With the recent ad campaign that highlights Colin Kaepernick, we can see a continuing pattern of large corporations’ increasing involvement in social issues. In 2017 we saw Audi’s Super Bowl commercial in support of equal pay for women; in ’16, Target’s decision to offer transgender-inclusive bathroom access in all its stores; in ’15, Chick-fil-A’s stance against catering for a same-sex marriage. Now with some consumers buying or burning Nike shoes it is evident that people are increasingly leveraging their buying power as a tool for expressing their values. As a wealth advisor, my attention turns to Impact Investing, or what has also commonly been known as Socially Responsible Investing.
The way consumers leverage buying power with businesses that do or do not align with their values is not a choice made merely to impact the profitability of a specific business, it can also be an expression of values intended to capture the attention of business leaders. Recent conversations I’ve had with friends and clients demonstrate to me that buying shoes or cars in the wake of a corporate statement of political relevance reflects a desire to amplify individual voices, choices, and beliefs through dollars. That power of amplification can make alignment with a political statement more influential to business leaders than individual customer opinions.

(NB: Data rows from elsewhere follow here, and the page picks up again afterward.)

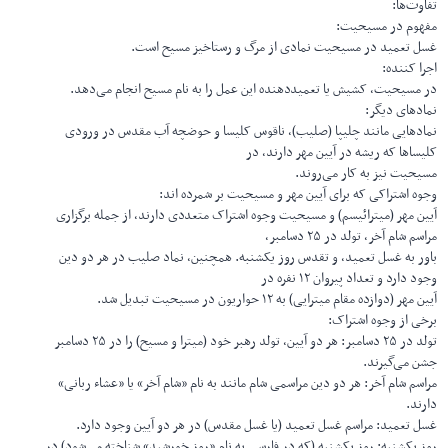
تفاوت‌ها:
مفهوم در مسیحیت:
غسل تعمید در مسیحیت نمادی از مرگ و رستاخیز مسیح است.
اجرا کننده:
در مسیحیت، کشیش یا تعمیددهنده این عمل را به نام مسیح انجام می‌دهد.
نمادهای دیگر:
نمادهایی مانند چلیپا (صلیب)، ناقوس کلیسا و حوضچه آب مقدس در ورودی
کلیساها که ریشه در آیین مهر دارند، در
مسیحیت نیز به کار می‌روند.
وجوه اشتراکی که برای آیین مهر و مسیحیت بر شمرده اند:
آیین مهر (میترائیسم) و مسیحیت وجوه اشتراک متعددی دارند، از جمله برگزاری
مراسم شام آخر، تولد در ۲۵ دسامبر،
باور به غسل تعمید، و تقدس روز یکشنبه. همچنین، نماد صلیب در هر دو دین
وجود دارد و تعداد پیروان ۱۲ نفره در
آیین مهر (دوازده مقام میترایی) به ۱۲ حواریون در مسیحیت تبدیل شد.
برخی از وجوه اشتراک:
تولد در ۲۵ دسامبر: هر دو آیین، تولد رهبر خود (میترا و مسیح) را در ۲۵ دسامبر
جشن می‌گیرند.
مراسم شام آخر: هر دو دین مراسمی شام مانند به نام «شام آخر» یا «عشاء ربانی»
دارند.
غسل تعمید: مراسم غسل تعمید (یا غسل مقدس) در هر دو آیین وجود دارد.
روز یکشنبه: روز یکشنبه (که در فارسی به نام «روز خورشید» شناخته می‌شود) در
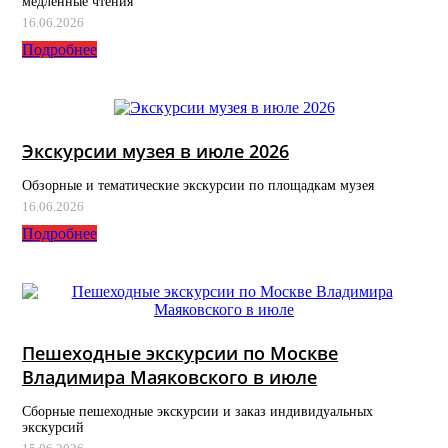
медленные чтения
16.06.2026
Подробнее
Экскурсии музея в июле 2026
Обзорные и тематические экскурсии по площадкам музея
16.06.2026
Подробнее
Пешеходные экскурсии по Москве
Владимира Маяковского в июле
Сборные пешеходные экскурсии и заказ индивидуальных
экскурсий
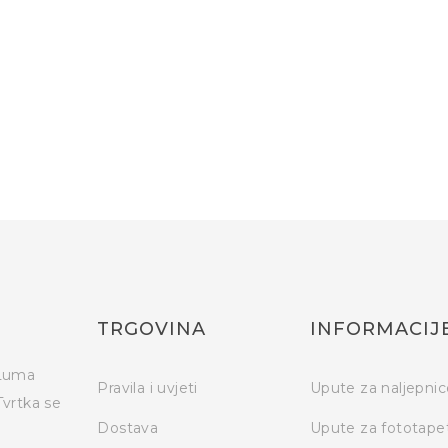
TRGOVINA
INFORMACIJ
 Luma
Pravila i uvjeti
Upute za naljepnic
Tvrtka se
Dostava
Upute za fototape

The increasing relevance of such statements demonstrates the importance of not only allowing but honoring meaningful conversations with investors about how Impact Investing can strengthen a portfolio and financial plan. A recent U.S. Trust poll of high net worth investors showed that 41% of men and 63% of women said social, political, or environmental concerns were “somewhat” or “extremely” important to their investment decisions.1
The conventional advice from advisors that investors should merely make money in the market and donate to causes they care about is becoming stale for two important reasons. One, there is compelling evidence that Impact Investing does not automatically mean there will be lower returns as was once assumed. Two, money is a means to an end, a tool to keep our families safe and healthy, to create opportunities for future generations, and to spend quality time together.
If your financial plan is not crafted in a way that aligns your finances with your values, then can your plan and portfolio be better customized? I encourage investors to consider exploring this question with their advisors.
1 Forbes, July 5, 2018, “Demographic Trends Are Driving Demand For Impact Investment – And The Industry Is Starting To Adapt.”